START DATA SUPPLIED

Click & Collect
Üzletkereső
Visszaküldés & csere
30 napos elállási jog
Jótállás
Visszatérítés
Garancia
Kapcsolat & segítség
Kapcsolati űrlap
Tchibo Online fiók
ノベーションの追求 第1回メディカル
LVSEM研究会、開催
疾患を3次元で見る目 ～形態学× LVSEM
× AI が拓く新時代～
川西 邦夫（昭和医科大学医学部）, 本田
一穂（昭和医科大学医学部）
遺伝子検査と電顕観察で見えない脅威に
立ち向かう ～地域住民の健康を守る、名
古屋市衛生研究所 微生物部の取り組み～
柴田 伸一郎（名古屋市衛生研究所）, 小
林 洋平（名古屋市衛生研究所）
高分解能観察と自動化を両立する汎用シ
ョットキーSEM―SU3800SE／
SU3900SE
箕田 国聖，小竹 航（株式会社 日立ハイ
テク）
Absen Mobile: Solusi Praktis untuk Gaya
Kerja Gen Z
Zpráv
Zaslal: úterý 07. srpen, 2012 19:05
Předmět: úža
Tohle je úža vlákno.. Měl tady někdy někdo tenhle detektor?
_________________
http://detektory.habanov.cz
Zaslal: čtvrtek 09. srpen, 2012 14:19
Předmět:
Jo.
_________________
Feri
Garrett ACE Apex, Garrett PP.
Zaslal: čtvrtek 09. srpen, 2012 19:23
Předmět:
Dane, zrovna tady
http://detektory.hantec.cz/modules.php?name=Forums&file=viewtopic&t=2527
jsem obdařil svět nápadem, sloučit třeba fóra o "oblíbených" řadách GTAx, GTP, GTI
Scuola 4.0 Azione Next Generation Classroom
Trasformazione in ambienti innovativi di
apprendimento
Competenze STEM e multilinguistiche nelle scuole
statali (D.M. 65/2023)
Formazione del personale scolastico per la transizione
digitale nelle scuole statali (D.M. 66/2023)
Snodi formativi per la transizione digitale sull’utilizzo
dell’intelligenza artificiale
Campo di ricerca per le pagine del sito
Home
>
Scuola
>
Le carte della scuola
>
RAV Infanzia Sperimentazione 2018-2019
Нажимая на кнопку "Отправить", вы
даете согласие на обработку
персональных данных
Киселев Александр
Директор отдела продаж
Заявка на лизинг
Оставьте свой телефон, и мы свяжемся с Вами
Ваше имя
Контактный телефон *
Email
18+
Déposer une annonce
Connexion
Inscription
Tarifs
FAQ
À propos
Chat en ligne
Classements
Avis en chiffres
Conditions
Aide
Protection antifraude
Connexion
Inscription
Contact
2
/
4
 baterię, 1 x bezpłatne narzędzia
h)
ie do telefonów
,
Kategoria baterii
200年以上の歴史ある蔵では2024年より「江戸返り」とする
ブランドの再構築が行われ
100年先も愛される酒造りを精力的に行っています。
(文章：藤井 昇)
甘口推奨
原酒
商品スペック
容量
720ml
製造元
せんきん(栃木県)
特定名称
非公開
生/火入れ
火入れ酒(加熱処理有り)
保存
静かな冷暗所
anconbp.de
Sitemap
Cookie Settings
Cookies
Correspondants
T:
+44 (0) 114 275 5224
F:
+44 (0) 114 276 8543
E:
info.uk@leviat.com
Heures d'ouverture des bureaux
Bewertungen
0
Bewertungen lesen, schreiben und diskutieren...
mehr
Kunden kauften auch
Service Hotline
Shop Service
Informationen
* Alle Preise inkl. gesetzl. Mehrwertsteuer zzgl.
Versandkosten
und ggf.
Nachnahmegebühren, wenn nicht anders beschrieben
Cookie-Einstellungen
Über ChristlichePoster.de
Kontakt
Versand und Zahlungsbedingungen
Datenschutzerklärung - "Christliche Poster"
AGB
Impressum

END DATA SUPPLIED

WHAT TO WORK ON: Could each line above be retyped exactly?

PROBLEM SOLUTION:
Click & Collect
Üzletkereső
Visszaküldés & csere
30 napos elállási jog
Jótállás
Visszatérítés
Garancia
Kapcsolat & segítség
Kapcsolati űrlap
Tchibo Online fiók
ノベーションの追求 第1回メディカル
LVSEM研究会、開催
疾患を3次元で見る目 ～形態学× LVSEM
× AI が拓く新時代～
川西 邦夫（昭和医科大学医学部）, 本田
一穂（昭和医科大学医学部）
遺伝子検査と電顕観察で見えない脅威に
立ち向かう ～地域住民の健康を守る、名
古屋市衛生研究所 微生物部の取り組み～
柴田 伸一郎（名古屋市衛生研究所）, 小
林 洋平（名古屋市衛生研究所）
高分解能観察と自動化を両立する汎用シ
ョットキーSEM―SU3800SE／
SU3900SE
箕田 国聖，小竹 航（株式会社 日立ハイ
テク）
Absen Mobile: Solusi Praktis untuk Gaya
Kerja Gen Z
Zpráv
Zaslal: úterý 07. srpen, 2012 19:05
Předmět: úža
Tohle je úža vlákno.. Měl tady někdy někdo tenhle detektor?
_________________
http://detektory.habanov.cz
Zaslal: čtvrtek 09. srpen, 2012 14:19
Předmět:
Jo.
_________________
Feri
Garrett ACE Apex, Garrett PP.
Zaslal: čtvrtek 09. srpen, 2012 19:23
Předmět:
Dane, zrovna tady
http://detektory.hantec.cz/modules.php?name=Forums&file=viewtopic&t=2527
jsem obdařil svět nápadem, sloučit třeba fóra o "oblíbených" řadách GTAx, GTP, GTI
Scuola 4.0 Azione Next Generation Classroom
Trasformazione in ambienti innovativi di
apprendimento
Competenze STEM e multilinguistiche nelle scuole
statali (D.M. 65/2023)
Formazione del personale scolastico per la transizione
digitale nelle scuole statali (D.M. 66/2023)
Snodi formativi per la transizione digitale sull’utilizzo
dell’intelligenza artificiale
Campo di ricerca per le pagine del sito
Home
>
Scuola
>
Le carte della scuola
>
RAV Infanzia Sperimentazione 2018-2019
Нажимая на кнопку "Отправить", вы
даете согласие на обработку
персональных данных
Киселев Александр
Директор отдела продаж
Заявка на лизинг
Оставьте свой телефон, и мы свяжемся с Вами
Ваше имя
Контактный телефон *
Email
18+
Déposer une annonce
Connexion
Inscription
Tarifs
FAQ
À propos
Chat en ligne
Classements
Avis en chiffres
Conditions
Aide
Protection antifraude
Connexion
Inscription
Contact
2
/
4
 baterię, 1 x bezpłatne narzędzia
h)
ie do telefonów
,
Kategoria baterii
200年以上の歴史ある蔵では2024年より「江戸返り」とする
ブランドの再構築が行われ
100年先も愛される酒造りを精力的に行っています。
(文章：藤井 昇)
甘口推奨
原酒
商品スペック
容量
720ml
製造元
せんきん(栃木県)
特定名称
非公開
生/火入れ
火入れ酒(加熱処理有り)
保存
静かな冷暗所
anconbp.de
Sitemap
Cookie Settings
Cookies
Correspondants
T:
+44 (0) 114 275 5224
F:
+44 (0) 114 276 8543
E:
info.uk@leviat.com
Heures d'ouverture des bureaux
Bewertungen
0
Bewertungen lesen, schreiben und diskutieren...
mehr
Kunden kauften auch
Service Hotline
Shop Service
Informationen
* Alle Preise inkl. gesetzl. Mehrwertsteuer zzgl.
Versandkosten
und ggf.
Nachnahmegebühren, wenn nicht anders beschrieben
Cookie-Einstellungen
Über ChristlichePoster.de
Kontakt
Versand und Zahlungsbedingungen
Datenschutzerklärung - "Christliche Poster"
AGB
Impressum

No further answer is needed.